O.O. UGWU and J.H.M. TAH
Resource selection/optimization problems are often characterized by two related problems: numerical function and combinatorial optimization. Although techniques ranging from…
Abstract
Resource selection/optimization problems are often characterized by two related problems: numerical function and combinatorial optimization. Although techniques ranging from classical mathematical programming to knowledge‐based expert systems (KBESs) have been applied to solve the function optimization problem, there still exists the need for improved solution techniques in solving the combinatorial optimization. This paper reports an exploratory work that investigates the integration of genetic algorithms (GAs) with organizational databases to solve the combinatorial problem in resource optimization and management.

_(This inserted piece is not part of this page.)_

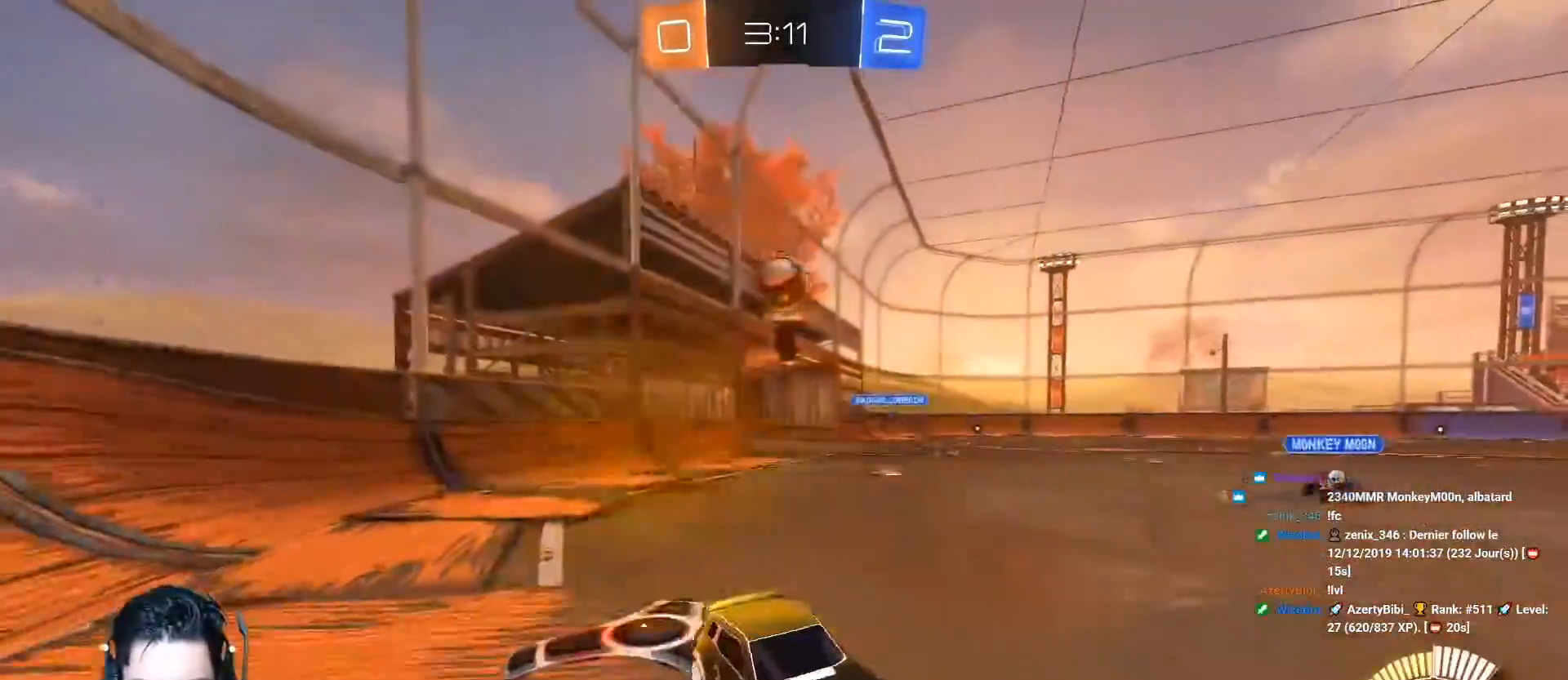
{"buttons": ["R2"], "left_stick": "right", "events": [[17, "L2", "down"], [34, "left_stick", "right"], [150, "R2", "down"], [200, "L2", "up"]]}
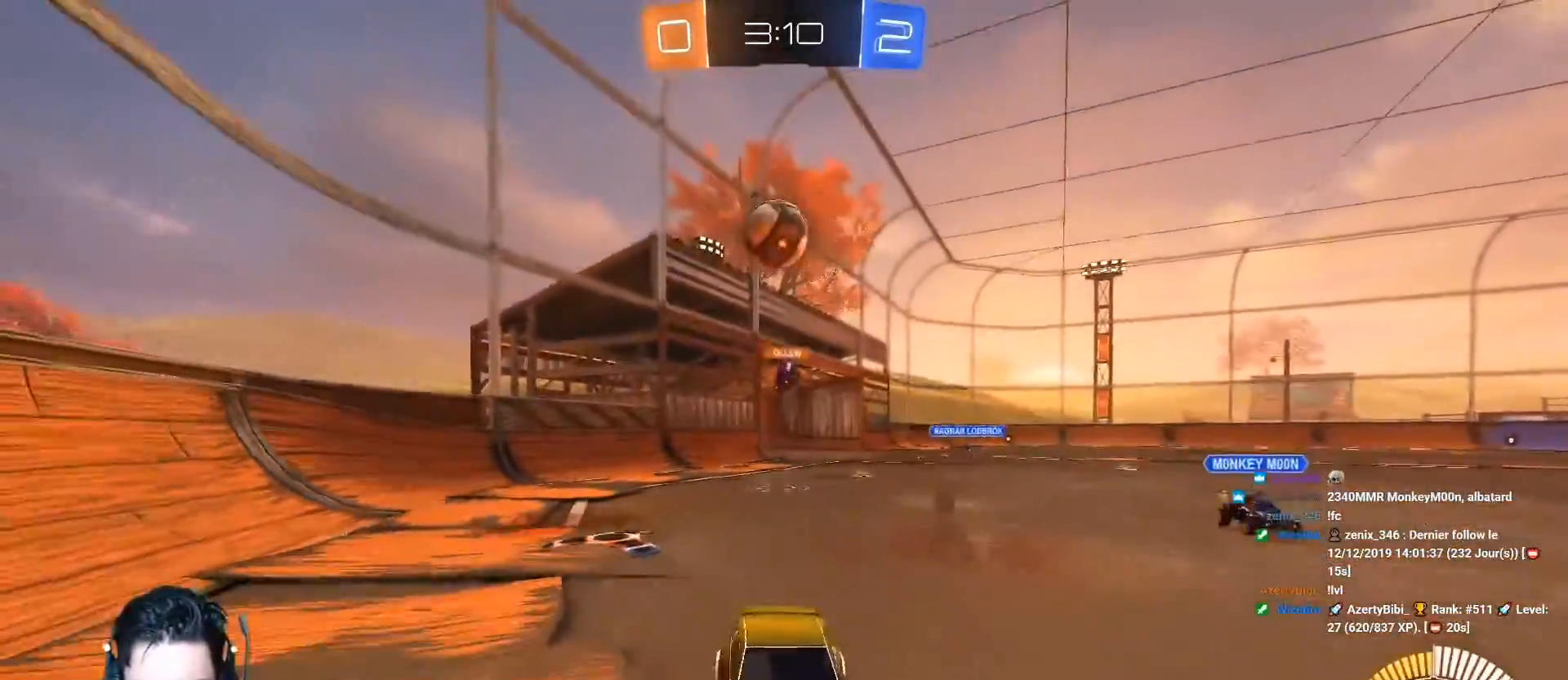
{"buttons": ["L1", "R2"], "left_stick": "right", "events": [[367, "L1", "down"]]}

The solution strategy involved using two levels of knowledge (declarative and procedural) to address the problems of numerical function, and combinatorial optimization of resources. The research shows that GAs can be effectively integrated into the evolving decision support systems (DSSs) for resource optimization and management, and that integrating a hybrid GA that incorporates resource economic and productivity factors, would facilitate the development of a more robust DSS. This helps to overcome the major limitations of current optimization techniques such as linear programming and monolithic techniques such as the KBES. The results also highlighted that GA exhibits the chaotic characteristics that are often observed in other complex non‐linear dynamic systems. The empirical results are discussed, and some recommendations given on how to achieve improved results in adapting GAs for decision support in the architecture, engineering and construction (AEC) sector.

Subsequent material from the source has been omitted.